Refineries are producing excessive amounts of gasoline in a bid to cope with strong demand for diesel, Reuters’ John Kemp wrote in a recent column. As a result, gasoline prices have been on the decline while diesel prices are climbing, widening the gap between the two fuels and spurring demand for alternatives to costly diesel, which should be welcome news for the environmentally conscious.

While this state of affairs is likely temporary, with seasonally lower demand for gasoline also weighing on prices, it might become lengthier than the usual seasonal discrepancies between gasoline and diesel demand, and hence prices, at least in the Untied States, where the consistent growth in crude oil production, most of it light crude, has pushed gasoline output and stockpiles higher.

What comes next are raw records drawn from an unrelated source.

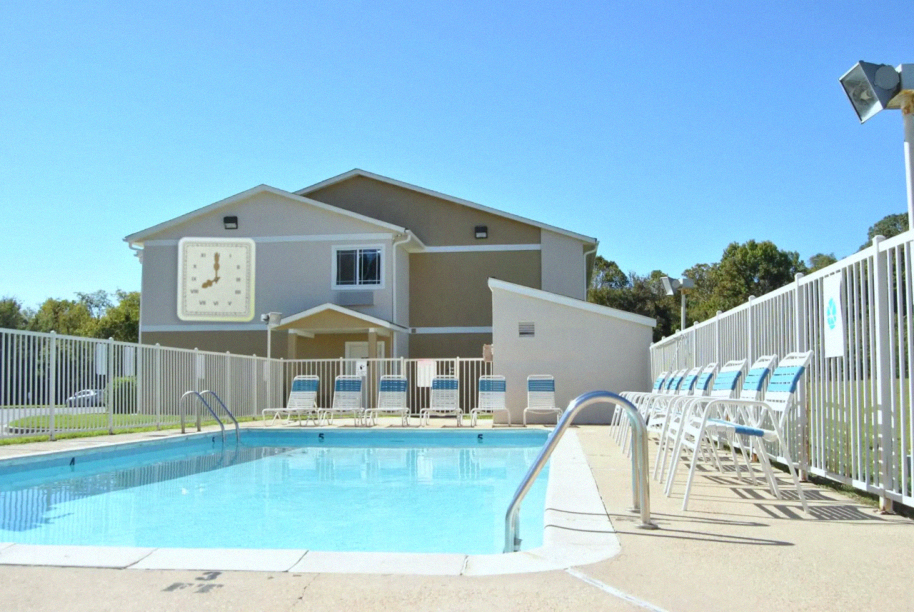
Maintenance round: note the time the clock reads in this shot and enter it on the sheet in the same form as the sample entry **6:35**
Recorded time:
**8:00**
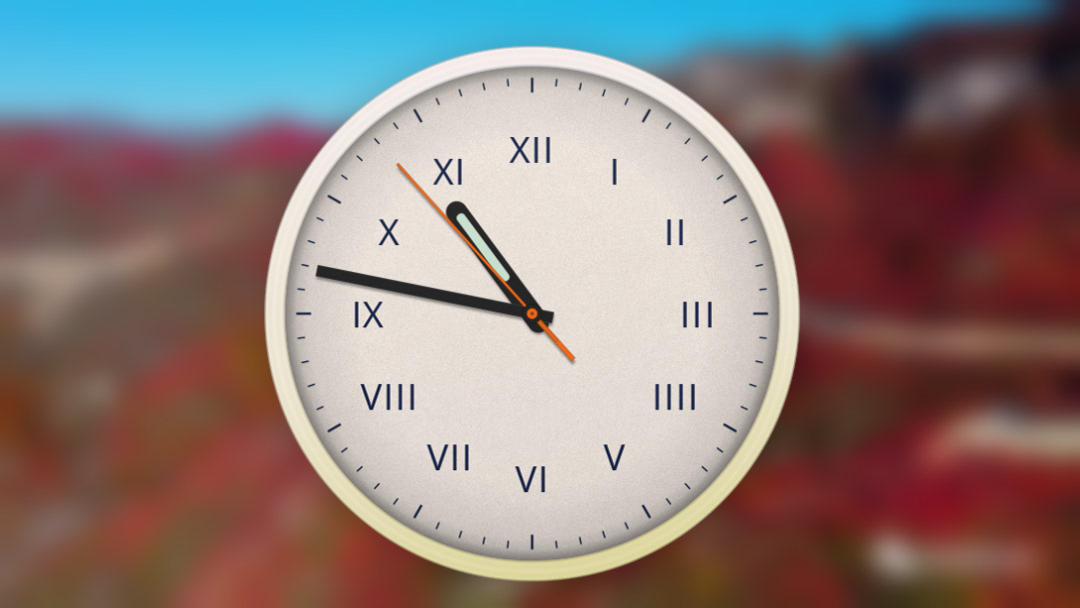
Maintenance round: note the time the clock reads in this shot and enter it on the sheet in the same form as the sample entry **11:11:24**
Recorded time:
**10:46:53**
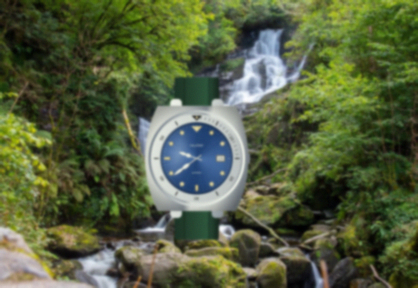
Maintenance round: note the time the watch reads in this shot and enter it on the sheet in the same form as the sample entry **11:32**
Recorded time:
**9:39**
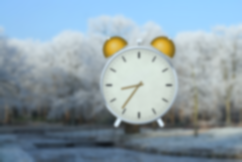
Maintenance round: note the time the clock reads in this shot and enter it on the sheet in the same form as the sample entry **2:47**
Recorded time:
**8:36**
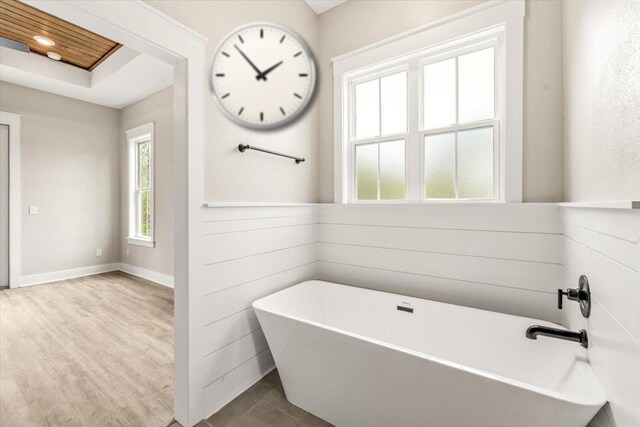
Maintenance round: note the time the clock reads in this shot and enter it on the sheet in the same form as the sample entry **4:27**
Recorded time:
**1:53**
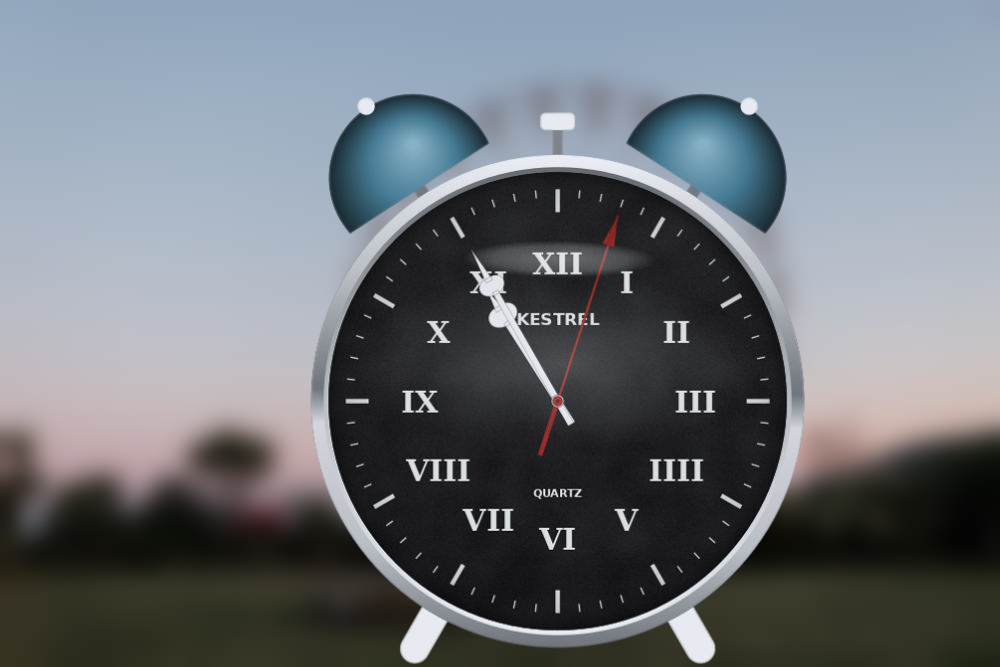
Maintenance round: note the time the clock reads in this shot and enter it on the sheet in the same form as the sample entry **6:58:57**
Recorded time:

On the other hand, high diesel prices mean good news for the proponents of alternative energy. Most of diesel demand comes from industries such as mining, logistics, and shipping, and following the universal rule that if a commodity becomes too expensive, you start looking for alternatives, chances are these industries would make more of an effort to go in a different direction such as electric vehicles. All the more so in light of the new International Maritime Organization’s upcoming rule change in emissions that would give a major spur to diesel demand.

Besides electric vehicles, however, the biggest users of diesel fuel will also take other steps to curb consumption. Kemp lists the most popular of these, including load consolidation and journey frequency adjustments and generally betting on fuel efficiency over speed of delivery. In this, at least in Europe, they will be helped by new, higher taxes on diesel fuel. These, by the way, have unleashed massive protests in France, highlighting the importance of the fuel that climate-conscious activists and government leaders so love to hate. Related: How To Play A Recovery In Oil Prices?

In the meantime, however, the latest price trends will also spur more gasoline demand: if gasoline is cheaper, why buy a diesel car? What’s more, why buy a diesel car if EVs are cheaper overall? This is what’s likely to happen in China, the world’s biggest car market, whose government plans to stimulate the rise in EV adoption as well as other initiatives generally aimed at curbing pollution and oil demand.

Since so much of the oil China consumes is imported, this drive to reduce consumption is perfectly logical. No wonder, then, that two months ago CNPC, the state energy giant, said that diesel demand in China had already peaked, and gasoline will follow in seven years.

So why not just make more diesel and less gasoline? Because the space for distillate production adjustments is limited, Kemp notes. There is only so much that refiners can do to up their diesel output while reducing gasoline production, so for the time being hey are basically stuck with a lot of gasoline. Yet there is always another driving season, so all they would need is sufficient storage capacity and patience. And, of course, enough cash to justify the storing of millions of barrels of fuel until the market conditions improve enough to sell it.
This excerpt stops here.